Of the five SNPs evaluated in this study, the strongest signal was found for rs4488809, for which there was 21% elevated risk of lung cancer with each risk allele. The three other SNPs (rs2736100, rs402710, and rs4083914) were also associated with a risk of lung cancer, albeit at lower levels (<18%) for each risk allele. The estimated proportion of genetic variation explained by these four SNPs was therefore 4.02%, which includes 1.82% due to rs4488809 and 1.33% due to rs2736100. This suggests that the genetic susceptibility loci identified by GWA and large cohort studies in other populations only confer a small to moderate risk in a Chinese population when considered alone, and are of little use in lung cancer risk assessment.

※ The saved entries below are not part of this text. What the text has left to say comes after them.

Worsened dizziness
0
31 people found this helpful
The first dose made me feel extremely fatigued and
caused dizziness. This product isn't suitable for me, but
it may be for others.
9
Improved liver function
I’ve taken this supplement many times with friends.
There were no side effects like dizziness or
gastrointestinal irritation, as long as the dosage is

To overcome this, a genetic risk score combining multiple loci might improve the identification of persons at high risk for developing lung cancer. Our results showed that although wGRS was highly associated with lung cancer susceptibility, a model including wGRS alone did not provide a better predictive capacity than a model including traditional factors (c statistic for wGRS alone, 0.551). Smoking history was also associated with lung cancer risk in this study, in agreement with previous reports [12, 25]. Moreover, wGRS, in combination with smoking status showed a better predictive ability (c statistic, 0.639). Indeed, the c statistic decreased by 0.020 when wGRS was removed from the full model, indicating that genetic risk factors could improve the discriminatory ability of the traditional assessment model, although this effect was moderate.
This study has a number of limitations. First, the susceptibility loci identified by GWA and large cohort studies with evidence of replication were associated with a lung cancer risk through strong linkage disequilibrium, and always conferred moderate effects. Many additional susceptibility loci for lung cancer remain to be discovered, and it is possible that rare variants with high penetrance would explain the remaining hereditary . Next generation sequencing technologies offer hope in the future research of such variants . Recently, several identified SNPs were reported [28–30]. Combining these new SNPs might result in improvement in classification of lung cancer risk. Second, because of limited traditional factors, the full predictive model established in this study only provided a moderate level of classification accuracy, with a c statistic of 0.639, which is inadequate for risk prediction. The discriminatory capability of our model might be improved by including additional factors such as history of bronchitis, emphysema or pneumonia, asbestos exposure, and family history of lung cancer. Third, our assessment model lacked external validation even though our estimates of ROC AUC were corrected for over-fitting by bootstrap and internal validation was conducted. Finally, as this was a retrospectively designed study, the results need to be validated by a large-scale, prospective study.